- _Work order_
Reproduce every row below verbatim, omitting the pictures.

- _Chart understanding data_
+ + +
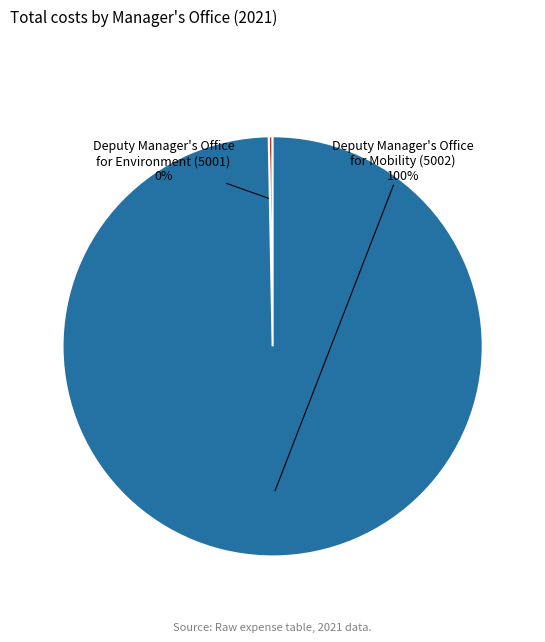

To the nearest percent, what is the average slice percentage?

50%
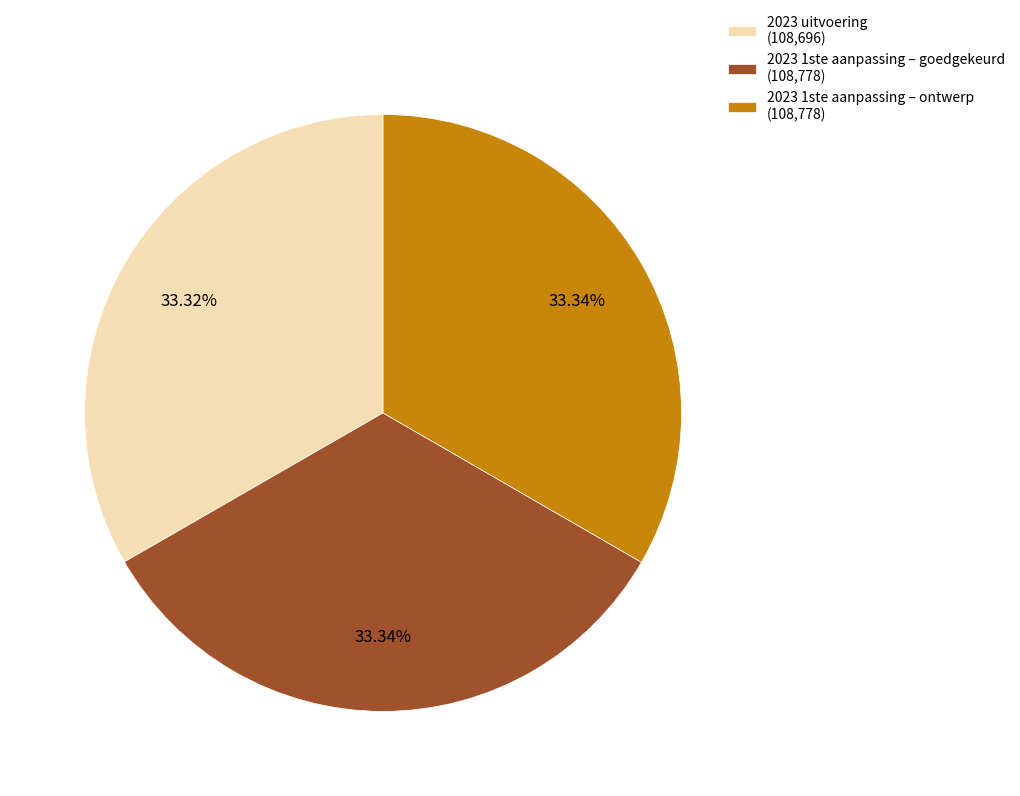

What percentage is NOT represented by 2023 1ste aanpassing – ontwerp?

66.7%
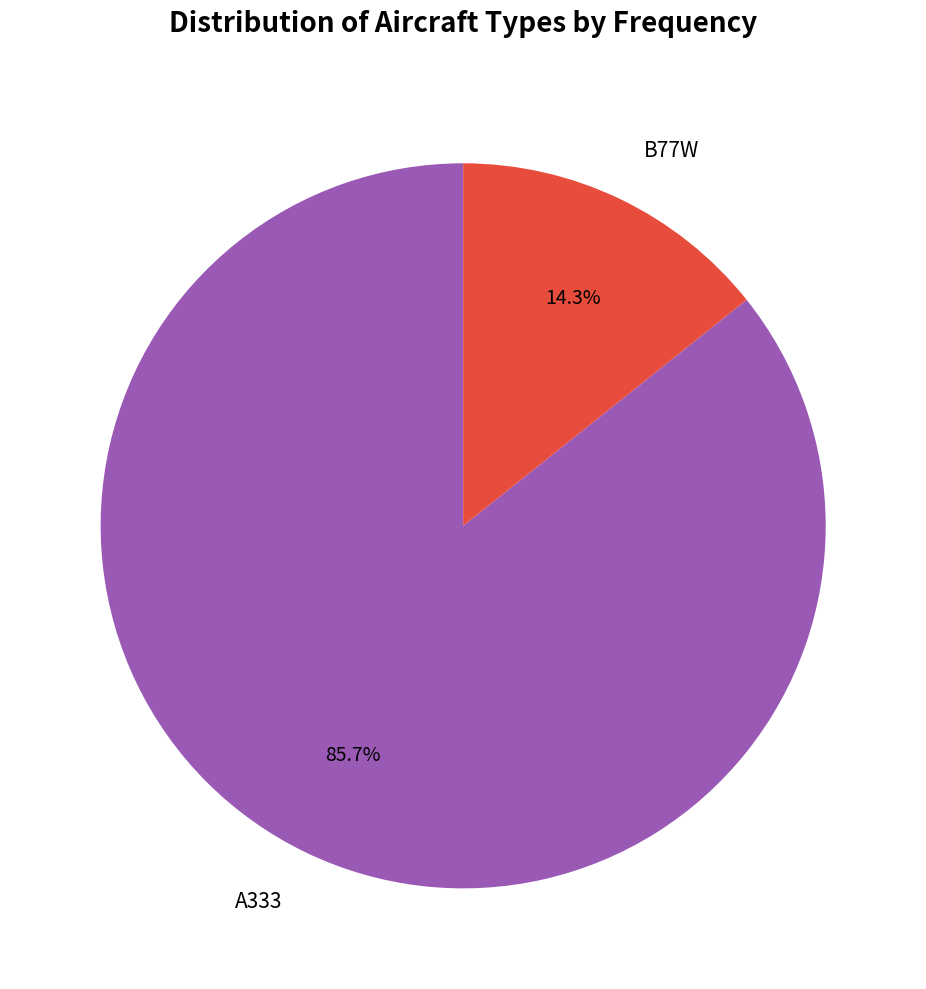

To the nearest percent, what is the difference between the A333 and B77W slice percentages?

71%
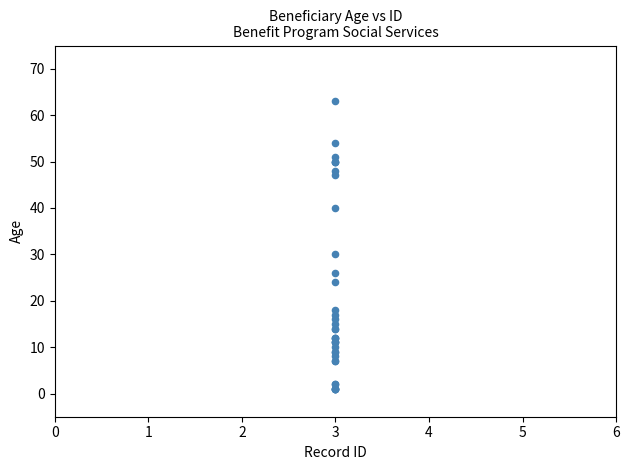

What Y value in the scatter plot is closest to 32?

30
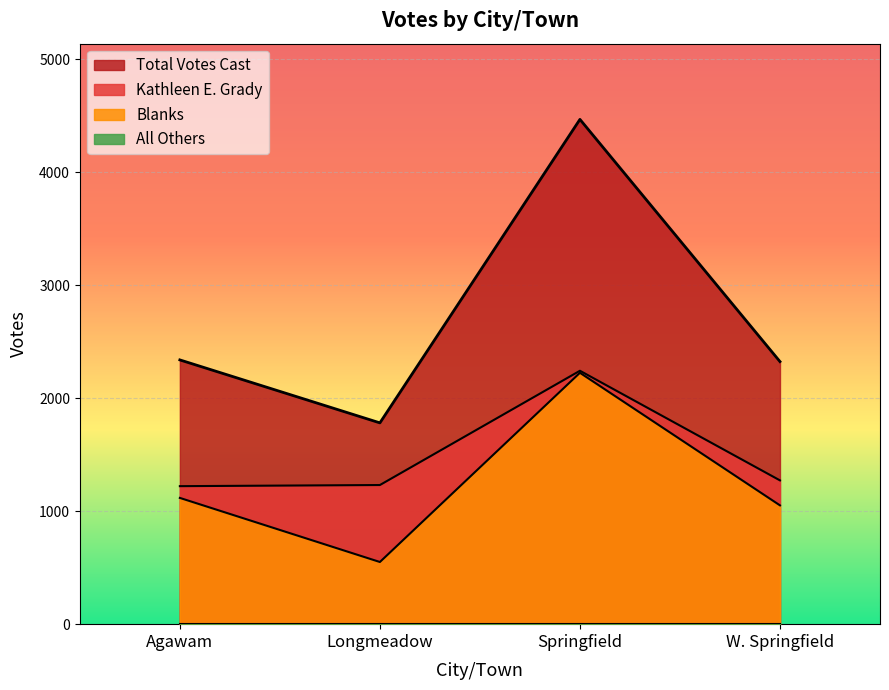

Rank the series at Agawam from highest to lowest value.

Total Votes Cast, Kathleen E. Grady, Blanks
+ + +
- _Exercise answer_
To the nearest percent, what is the average slice percentage?

50%

What percentage is NOT represented by 2023 1ste aanpassing – ontwerp?

66.7%

To the nearest percent, what is the difference between the A333 and B77W slice percentages?

71%

What Y value in the scatter plot is closest to 32?

30

Rank the series at Agawam from highest to lowest value.

Total Votes Cast, Kathleen E. Grady, Blanks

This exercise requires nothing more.